Chief Financial Officer James Kehoe said during the call that recurring revenue growth continued to outpace adjusted revenue. Within the capital markets segment, he said: “Adjusted revenue growth came in at 5%, slightly below our expectations, with recurring revenue growth of 5%.”
Macro uncertainty impacted the lending business, he said, adding: “The good news is that we have seen a rebound in July with lending activity returning more in line with the strong pace we experienced in the first quarter.”
Asked on the call about the growth in the banking business, Ferris said that “we are selling more than we have been over the last couple of years, and the quality of those sales is strong. So, we talked about a couple of years ago selling not just professional services and license, but really focusing on selling higher-margin products, so, think digital, think payments, think software that is recurring and that really focuses the business on those new sales.”
She said there’s also interest in stablecoins and “everybody is looking in terms of the use cases. But certainly, every single financial institution is looking at how they serve their clients and make it available. So, I would say demand is much higher. [It remains] TBD in terms of which use cases take effect.”
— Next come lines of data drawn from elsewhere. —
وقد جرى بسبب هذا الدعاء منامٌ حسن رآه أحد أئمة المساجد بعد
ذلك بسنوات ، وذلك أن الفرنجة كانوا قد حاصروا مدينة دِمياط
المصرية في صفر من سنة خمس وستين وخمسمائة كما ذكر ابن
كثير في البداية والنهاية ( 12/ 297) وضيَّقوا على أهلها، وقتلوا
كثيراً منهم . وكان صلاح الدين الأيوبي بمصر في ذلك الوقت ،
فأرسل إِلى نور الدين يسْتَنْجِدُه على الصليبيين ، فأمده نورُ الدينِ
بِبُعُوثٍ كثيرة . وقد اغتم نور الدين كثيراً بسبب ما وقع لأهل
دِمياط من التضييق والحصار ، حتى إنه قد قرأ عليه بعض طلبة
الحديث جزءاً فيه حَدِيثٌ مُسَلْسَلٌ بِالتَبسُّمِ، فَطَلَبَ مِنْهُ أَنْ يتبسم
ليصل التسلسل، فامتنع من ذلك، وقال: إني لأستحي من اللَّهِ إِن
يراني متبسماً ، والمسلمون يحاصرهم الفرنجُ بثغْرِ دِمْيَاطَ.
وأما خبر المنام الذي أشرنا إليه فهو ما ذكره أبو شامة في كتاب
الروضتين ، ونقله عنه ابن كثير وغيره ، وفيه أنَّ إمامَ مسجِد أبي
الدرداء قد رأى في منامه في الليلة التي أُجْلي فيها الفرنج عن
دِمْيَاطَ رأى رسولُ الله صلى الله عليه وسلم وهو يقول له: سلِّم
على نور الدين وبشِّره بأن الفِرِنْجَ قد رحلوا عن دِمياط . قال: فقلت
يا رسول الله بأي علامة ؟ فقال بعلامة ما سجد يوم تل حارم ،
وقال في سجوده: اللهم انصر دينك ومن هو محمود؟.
Analysts also delved into pricing and competition in the market tied to processing during the call.
“Our pricing is very consistent,” Ferris said. “So, when you think about it in terms of either what we have to price on new wins or compression, I think what you’re hearing from a lot of people is likely challenges in terms of quality of products and then corresponding pricing that they have to take. But from an FIS standpoint, again, we stand very large and scaled, and so we can get pretty price-competitive if we need to. It is not impacting our overall revenue.”
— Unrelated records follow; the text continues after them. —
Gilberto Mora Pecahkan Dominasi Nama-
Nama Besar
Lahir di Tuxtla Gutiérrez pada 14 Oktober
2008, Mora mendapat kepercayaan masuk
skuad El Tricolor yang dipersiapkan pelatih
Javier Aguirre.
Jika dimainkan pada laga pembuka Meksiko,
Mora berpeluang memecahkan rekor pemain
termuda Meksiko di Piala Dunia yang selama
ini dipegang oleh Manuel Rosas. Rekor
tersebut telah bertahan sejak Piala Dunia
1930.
Both businesses — banking and capital markets — had positive net pricing trends, Kehoe said on the call.
Ferris also said that banks, particularly small banks, are “looking for FIS to provide them with their modernization journey. We’ve already put all of our clients generally in the cloud.”
Modernization is generally about componentization of the core, she said.
“And in the larger financial institution standpoint, there is a desire to do more componentized and come out with products and solutions and deliver value more quickly than a big bang core conversion,” she said during the call.